Selection:
Friday, August 13, 2010

Why? WHY do I let him do this to me?

I don't know how I allow Boyfriend to talk me into these things. I know I sound like a really dumb teenager sometimes, but I'm really not. That is, I am neither really dumb or a teenager. Anyway, that's not the point. The point is, I totally knew better deep down. I knew it was a bad idea. I knew I was walking straight into a trap, and like a moth drawn to the candle's flame, I didn't fight it.

See, it all started like this.

Boyfriend: Hey! I found my copy of The Shining!

Me: The Shining? What's that? Some alien movie?

Boyfriend: *sigh* I can't be upset that you don't know that. You avoid a lot of movies. It's a really old horror movie with Jack Nicholson.

Me: What, the guy that looks crazy because of those really pointy eyebrows?

Boyfriend: Yeah, that's him. So can we watch it?

Me: Good God, Boyfriend! You remember what happened last time I watched an old scary movie!

(Stored data entries)

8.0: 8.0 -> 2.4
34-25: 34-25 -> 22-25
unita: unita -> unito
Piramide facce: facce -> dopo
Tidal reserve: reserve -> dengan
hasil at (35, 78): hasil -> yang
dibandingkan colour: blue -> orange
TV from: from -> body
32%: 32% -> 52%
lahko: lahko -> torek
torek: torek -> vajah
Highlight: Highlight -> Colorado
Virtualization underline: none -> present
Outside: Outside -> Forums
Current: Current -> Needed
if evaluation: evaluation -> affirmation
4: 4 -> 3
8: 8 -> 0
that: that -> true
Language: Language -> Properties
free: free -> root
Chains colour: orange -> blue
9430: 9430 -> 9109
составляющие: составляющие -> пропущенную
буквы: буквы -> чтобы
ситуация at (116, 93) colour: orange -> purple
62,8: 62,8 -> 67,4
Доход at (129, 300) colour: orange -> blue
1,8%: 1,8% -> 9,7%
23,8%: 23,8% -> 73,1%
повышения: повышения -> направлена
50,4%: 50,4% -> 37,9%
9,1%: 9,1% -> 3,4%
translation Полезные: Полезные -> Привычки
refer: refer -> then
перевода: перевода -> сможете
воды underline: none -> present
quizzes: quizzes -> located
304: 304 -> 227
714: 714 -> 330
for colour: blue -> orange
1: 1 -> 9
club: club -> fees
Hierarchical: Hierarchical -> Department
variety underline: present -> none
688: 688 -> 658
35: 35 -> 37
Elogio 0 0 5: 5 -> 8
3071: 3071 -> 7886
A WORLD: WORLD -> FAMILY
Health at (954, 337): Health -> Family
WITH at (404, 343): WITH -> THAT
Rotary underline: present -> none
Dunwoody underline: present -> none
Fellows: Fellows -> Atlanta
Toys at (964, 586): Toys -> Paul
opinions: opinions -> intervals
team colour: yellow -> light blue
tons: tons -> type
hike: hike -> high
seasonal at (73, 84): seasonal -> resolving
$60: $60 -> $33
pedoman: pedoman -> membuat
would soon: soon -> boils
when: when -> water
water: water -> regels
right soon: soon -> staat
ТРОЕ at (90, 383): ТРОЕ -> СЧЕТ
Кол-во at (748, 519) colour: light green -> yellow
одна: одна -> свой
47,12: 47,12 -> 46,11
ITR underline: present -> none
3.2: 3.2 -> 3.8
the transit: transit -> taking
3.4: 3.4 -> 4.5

Exercises:
1. Answer these questions about the blog post:
(a) What date does the blog post carry?
(b) Which actor does Boyfriend say is in The Shining?
(c) What creature does the writer compare themselves to when walking straight into a trap?
2. Retype the stored data entries in the stretch from the first entry through the line containing "9430: 9430 -> 9109", including both ends.

The responses:
1.
(a) Friday, August 13, 2010
(b) Jack Nicholson
(c) A moth drawn to the candle's flame

2.
8.0: 8.0 -> 2.4
34-25: 34-25 -> 22-25
unita: unita -> unito
Piramide facce: facce -> dopo
Tidal reserve: reserve -> dengan
hasil at (35, 78): hasil -> yang
dibandingkan colour: blue -> orange
TV from: from -> body
32%: 32% -> 52%
lahko: lahko -> torek
torek: torek -> vajah
Highlight: Highlight -> Colorado
Virtualization underline: none -> present
Outside: Outside -> Forums
Current: Current -> Needed
if evaluation: evaluation -> affirmation
4: 4 -> 3
8: 8 -> 0
that: that -> true
Language: Language -> Properties
free: free -> root
Chains colour: orange -> blue
9430: 9430 -> 9109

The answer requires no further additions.